Created on 22 Mar 2019 · 5Comments · Source: dotnet/orleans

Orleans.Runtime.MembershipService.MembershipOracleData[100661]
-Failed to get ping responses from all 1 silos that are currently listed as Active in the Membership table. Newly joining silos validate connectivity with all pre-existing silos that are listed as Active in the table and have written I Am Alive in the table in the last 00:10:00 period, before they are allowed to join the cluster. Active silos are: [[SiloAddress=S10.0.75.1:11111:290933742 SiloName=Silo_048a5 Status=Active HostName=LiBo ProxyPort=30000 RoleName= UpdateZone=0 FaultZone=0 StartTime = 2019-03-22 06:55:43.000 GMT IAmAliveTime = 2019-03-22 07:00:51.000 GMT ]]
warn: Orleans.Runtime.Scheduler stg/15/0000000f.WorkItemGroup[101215]
Task [Id=1653, Status=Faulted] in WorkGroup [SystemTarget: S172.19.227.65:11111:290933946stg/15/0000000f@S0000000f] took elapsed time 0:00:00.2714147 for execution, which is longer than 00:00:00.2000000. Running on thread System.Threading.Thread

Source

qgxcry

Most helpful comment

So what is the question here?

A wild guess (I may be wrong - not enough data) - you might be restarting a previously abruptly shut down cluster with the same cluster ID, and some silos are still listed in the table as Active while they are actually dead.

sergeybykov on 26 Mar 2019

👍2

All 5 comments

So what is the question here?

sergeybykov on 26 Mar 2019

👍2

Closing due to inactivity. Feel free to reopen if needed.

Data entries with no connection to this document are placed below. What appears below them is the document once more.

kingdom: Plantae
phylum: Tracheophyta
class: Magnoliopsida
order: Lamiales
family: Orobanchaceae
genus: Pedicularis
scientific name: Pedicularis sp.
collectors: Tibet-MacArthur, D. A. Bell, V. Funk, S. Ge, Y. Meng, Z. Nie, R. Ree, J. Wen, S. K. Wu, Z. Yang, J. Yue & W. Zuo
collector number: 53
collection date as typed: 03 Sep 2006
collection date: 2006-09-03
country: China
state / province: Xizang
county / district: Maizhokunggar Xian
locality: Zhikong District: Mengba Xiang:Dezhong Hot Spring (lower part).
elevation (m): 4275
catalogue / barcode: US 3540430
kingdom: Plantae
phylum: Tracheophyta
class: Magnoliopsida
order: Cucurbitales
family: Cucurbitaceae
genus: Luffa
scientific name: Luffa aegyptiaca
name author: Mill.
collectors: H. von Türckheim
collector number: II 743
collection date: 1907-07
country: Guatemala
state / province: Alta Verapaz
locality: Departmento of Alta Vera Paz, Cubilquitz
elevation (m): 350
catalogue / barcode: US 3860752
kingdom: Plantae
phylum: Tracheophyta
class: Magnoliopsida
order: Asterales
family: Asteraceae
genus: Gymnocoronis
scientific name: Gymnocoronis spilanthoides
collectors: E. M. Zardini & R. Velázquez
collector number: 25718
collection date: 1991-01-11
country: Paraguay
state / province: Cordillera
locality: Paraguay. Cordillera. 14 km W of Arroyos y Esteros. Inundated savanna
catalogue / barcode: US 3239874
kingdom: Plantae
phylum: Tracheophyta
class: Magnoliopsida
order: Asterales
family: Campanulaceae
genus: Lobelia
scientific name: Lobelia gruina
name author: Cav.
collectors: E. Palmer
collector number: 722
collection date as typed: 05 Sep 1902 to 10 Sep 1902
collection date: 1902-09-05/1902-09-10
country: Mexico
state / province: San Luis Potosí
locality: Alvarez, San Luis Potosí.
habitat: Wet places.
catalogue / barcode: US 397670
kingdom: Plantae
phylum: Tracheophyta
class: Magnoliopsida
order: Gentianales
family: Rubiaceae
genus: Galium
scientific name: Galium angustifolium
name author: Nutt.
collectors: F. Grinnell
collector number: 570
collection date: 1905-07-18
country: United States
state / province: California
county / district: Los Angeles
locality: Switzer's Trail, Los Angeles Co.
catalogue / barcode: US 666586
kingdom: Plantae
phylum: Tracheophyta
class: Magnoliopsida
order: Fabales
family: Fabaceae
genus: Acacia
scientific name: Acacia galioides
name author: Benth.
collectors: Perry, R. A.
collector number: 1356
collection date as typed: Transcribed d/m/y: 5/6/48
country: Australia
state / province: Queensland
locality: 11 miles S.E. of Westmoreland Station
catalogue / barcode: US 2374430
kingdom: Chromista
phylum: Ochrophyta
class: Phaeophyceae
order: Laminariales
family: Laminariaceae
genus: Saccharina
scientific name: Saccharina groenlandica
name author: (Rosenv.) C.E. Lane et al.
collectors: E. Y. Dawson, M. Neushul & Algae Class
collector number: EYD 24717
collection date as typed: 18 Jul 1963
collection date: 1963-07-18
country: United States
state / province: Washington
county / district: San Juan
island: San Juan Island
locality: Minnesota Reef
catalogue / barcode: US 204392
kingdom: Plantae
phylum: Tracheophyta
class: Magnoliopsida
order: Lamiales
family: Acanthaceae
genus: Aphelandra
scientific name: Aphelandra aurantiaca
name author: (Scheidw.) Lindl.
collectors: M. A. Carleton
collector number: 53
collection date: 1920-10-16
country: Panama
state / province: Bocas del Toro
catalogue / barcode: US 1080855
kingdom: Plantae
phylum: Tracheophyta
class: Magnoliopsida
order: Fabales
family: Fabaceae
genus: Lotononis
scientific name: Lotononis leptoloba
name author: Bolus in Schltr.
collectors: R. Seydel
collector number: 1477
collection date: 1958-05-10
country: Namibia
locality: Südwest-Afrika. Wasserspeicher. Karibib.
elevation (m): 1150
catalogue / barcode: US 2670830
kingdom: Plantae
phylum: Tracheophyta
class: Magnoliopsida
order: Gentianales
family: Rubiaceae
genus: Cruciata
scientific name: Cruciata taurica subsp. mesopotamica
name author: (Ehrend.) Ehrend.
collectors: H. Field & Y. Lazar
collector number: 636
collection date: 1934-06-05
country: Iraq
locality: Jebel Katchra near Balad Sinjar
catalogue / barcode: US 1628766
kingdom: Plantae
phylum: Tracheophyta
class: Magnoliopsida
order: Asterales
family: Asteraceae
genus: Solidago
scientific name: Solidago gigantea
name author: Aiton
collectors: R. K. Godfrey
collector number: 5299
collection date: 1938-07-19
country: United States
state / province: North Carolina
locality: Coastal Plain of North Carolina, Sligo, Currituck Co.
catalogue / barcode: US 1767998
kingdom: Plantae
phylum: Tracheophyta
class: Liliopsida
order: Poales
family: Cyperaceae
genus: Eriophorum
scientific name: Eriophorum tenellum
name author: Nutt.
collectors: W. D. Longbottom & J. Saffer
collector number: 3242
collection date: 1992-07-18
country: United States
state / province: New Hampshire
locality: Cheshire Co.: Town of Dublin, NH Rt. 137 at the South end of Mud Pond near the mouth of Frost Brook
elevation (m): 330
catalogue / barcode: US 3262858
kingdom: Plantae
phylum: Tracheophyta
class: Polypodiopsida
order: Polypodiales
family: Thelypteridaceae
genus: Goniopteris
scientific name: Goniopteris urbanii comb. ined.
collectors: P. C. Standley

sergeybykov on 19 Apr 2019

cluster ID

That's right, we're working on a team development, everyone using the same cluster ID to debug the native code. Later modified for everyone to debug with a separate cluster ID, everything is normal, the problem is solved

qgxcry on 19 Apr 2019

👍1

you might be restarting a previously abruptly shut down cluster with the same cluster ID, and some silos are still listed in the table as Active while they are actually dead.

We have same issue exactly with this case.

What can we do with startup of the very first silo in cluster? It seems to always fail with timeout at start.